Requirement: Write out the entries below in full, exactly as given.
╭─ Dataset entries
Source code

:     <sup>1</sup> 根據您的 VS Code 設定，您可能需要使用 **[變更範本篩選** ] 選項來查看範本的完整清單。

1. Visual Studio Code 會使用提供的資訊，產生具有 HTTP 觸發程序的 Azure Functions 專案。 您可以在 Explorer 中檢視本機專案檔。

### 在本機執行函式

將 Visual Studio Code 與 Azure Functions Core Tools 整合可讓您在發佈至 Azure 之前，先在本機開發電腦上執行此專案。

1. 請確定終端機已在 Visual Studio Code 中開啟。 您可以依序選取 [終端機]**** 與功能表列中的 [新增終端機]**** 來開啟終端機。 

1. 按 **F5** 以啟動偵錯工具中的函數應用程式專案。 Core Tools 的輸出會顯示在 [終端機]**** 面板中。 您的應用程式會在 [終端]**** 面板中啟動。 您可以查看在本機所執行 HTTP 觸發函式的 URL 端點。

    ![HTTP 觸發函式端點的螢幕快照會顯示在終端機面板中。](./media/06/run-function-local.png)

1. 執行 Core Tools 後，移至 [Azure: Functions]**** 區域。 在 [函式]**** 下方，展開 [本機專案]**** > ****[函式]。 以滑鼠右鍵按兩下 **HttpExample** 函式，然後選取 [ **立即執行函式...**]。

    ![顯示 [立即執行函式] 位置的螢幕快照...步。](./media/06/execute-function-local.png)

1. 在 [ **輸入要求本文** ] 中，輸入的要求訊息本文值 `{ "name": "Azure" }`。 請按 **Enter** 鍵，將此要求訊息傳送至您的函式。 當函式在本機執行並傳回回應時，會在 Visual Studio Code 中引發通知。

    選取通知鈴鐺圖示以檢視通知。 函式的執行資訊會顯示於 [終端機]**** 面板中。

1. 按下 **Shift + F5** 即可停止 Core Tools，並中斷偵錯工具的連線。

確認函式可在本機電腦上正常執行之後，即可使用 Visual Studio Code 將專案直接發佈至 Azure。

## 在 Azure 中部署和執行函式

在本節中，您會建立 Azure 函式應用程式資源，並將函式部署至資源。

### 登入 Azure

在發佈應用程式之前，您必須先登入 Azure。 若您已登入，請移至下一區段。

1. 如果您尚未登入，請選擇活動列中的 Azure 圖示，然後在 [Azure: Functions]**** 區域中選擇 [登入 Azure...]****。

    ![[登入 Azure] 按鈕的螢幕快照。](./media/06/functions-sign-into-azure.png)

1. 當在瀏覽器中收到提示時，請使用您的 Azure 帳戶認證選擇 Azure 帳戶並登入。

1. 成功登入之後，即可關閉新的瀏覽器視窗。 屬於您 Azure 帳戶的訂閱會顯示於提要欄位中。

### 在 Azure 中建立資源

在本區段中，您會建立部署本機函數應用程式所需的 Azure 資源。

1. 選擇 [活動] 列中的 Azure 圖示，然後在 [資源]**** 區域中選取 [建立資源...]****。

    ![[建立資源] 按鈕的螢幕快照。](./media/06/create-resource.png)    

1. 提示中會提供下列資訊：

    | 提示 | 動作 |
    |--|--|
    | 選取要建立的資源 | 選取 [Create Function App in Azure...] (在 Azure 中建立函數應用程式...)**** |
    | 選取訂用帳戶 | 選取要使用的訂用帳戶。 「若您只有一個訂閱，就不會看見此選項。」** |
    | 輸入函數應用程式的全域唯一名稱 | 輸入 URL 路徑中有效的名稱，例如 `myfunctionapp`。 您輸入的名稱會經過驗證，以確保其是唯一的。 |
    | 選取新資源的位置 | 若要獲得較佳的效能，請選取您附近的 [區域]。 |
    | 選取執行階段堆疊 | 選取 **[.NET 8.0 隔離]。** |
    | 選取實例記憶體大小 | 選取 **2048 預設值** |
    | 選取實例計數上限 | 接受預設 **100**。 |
╰─
Result of the task:
Source code

:     <sup>1</sup> 根據您的 VS Code 設定，您可能需要使用 **[變更範本篩選** ] 選項來查看範本的完整清單。

1. Visual Studio Code 會使用提供的資訊，產生具有 HTTP 觸發程序的 Azure Functions 專案。 您可以在 Explorer 中檢視本機專案檔。

### 在本機執行函式

將 Visual Studio Code 與 Azure Functions Core Tools 整合可讓您在發佈至 Azure 之前，先在本機開發電腦上執行此專案。

1. 請確定終端機已在 Visual Studio Code 中開啟。 您可以依序選取 [終端機]**** 與功能表列中的 [新增終端機]**** 來開啟終端機。 

1. 按 **F5** 以啟動偵錯工具中的函數應用程式專案。 Core Tools 的輸出會顯示在 [終端機]**** 面板中。 您的應用程式會在 [終端]**** 面板中啟動。 您可以查看在本機所執行 HTTP 觸發函式的 URL 端點。

    ![HTTP 觸發函式端點的螢幕快照會顯示在終端機面板中。](./media/06/run-function-local.png)

1. 執行 Core Tools 後，移至 [Azure: Functions]**** 區域。 在 [函式]**** 下方，展開 [本機專案]**** > ****[函式]。 以滑鼠右鍵按兩下 **HttpExample** 函式，然後選取 [ **立即執行函式...**]。

    ![顯示 [立即執行函式] 位置的螢幕快照...步。](./media/06/execute-function-local.png)

1. 在 [ **輸入要求本文** ] 中，輸入的要求訊息本文值 `{ "name": "Azure" }`。 請按 **Enter** 鍵，將此要求訊息傳送至您的函式。 當函式在本機執行並傳回回應時，會在 Visual Studio Code 中引發通知。

    選取通知鈴鐺圖示以檢視通知。 函式的執行資訊會顯示於 [終端機]**** 面板中。

1. 按下 **Shift + F5** 即可停止 Core Tools，並中斷偵錯工具的連線。

確認函式可在本機電腦上正常執行之後，即可使用 Visual Studio Code 將專案直接發佈至 Azure。

## 在 Azure 中部署和執行函式

在本節中，您會建立 Azure 函式應用程式資源，並將函式部署至資源。

### 登入 Azure

在發佈應用程式之前，您必須先登入 Azure。 若您已登入，請移至下一區段。

1. 如果您尚未登入，請選擇活動列中的 Azure 圖示，然後在 [Azure: Functions]**** 區域中選擇 [登入 Azure...]****。

    ![[登入 Azure] 按鈕的螢幕快照。](./media/06/functions-sign-into-azure.png)

1. 當在瀏覽器中收到提示時，請使用您的 Azure 帳戶認證選擇 Azure 帳戶並登入。

1. 成功登入之後，即可關閉新的瀏覽器視窗。 屬於您 Azure 帳戶的訂閱會顯示於提要欄位中。

### 在 Azure 中建立資源

在本區段中，您會建立部署本機函數應用程式所需的 Azure 資源。

1. 選擇 [活動] 列中的 Azure 圖示，然後在 [資源]**** 區域中選取 [建立資源...]****。

    ![[建立資源] 按鈕的螢幕快照。](./media/06/create-resource.png)    

1. 提示中會提供下列資訊：

    | 提示 | 動作 |
    |--|--|
    | 選取要建立的資源 | 選取 [Create Function App in Azure...] (在 Azure 中建立函數應用程式...)**** |
    | 選取訂用帳戶 | 選取要使用的訂用帳戶。 「若您只有一個訂閱，就不會看見此選項。」** |
    | 輸入函數應用程式的全域唯一名稱 | 輸入 URL 路徑中有效的名稱，例如 `myfunctionapp`。 您輸入的名稱會經過驗證，以確保其是唯一的。 |
    | 選取新資源的位置 | 若要獲得較佳的效能，請選取您附近的 [區域]。 |
    | 選取執行階段堆疊 | 選取 **[.NET 8.0 隔離]。** |
    | 選取實例記憶體大小 | 選取 **2048 預設值** |
    | 選取實例計數上限 | 接受預設 **100**。 |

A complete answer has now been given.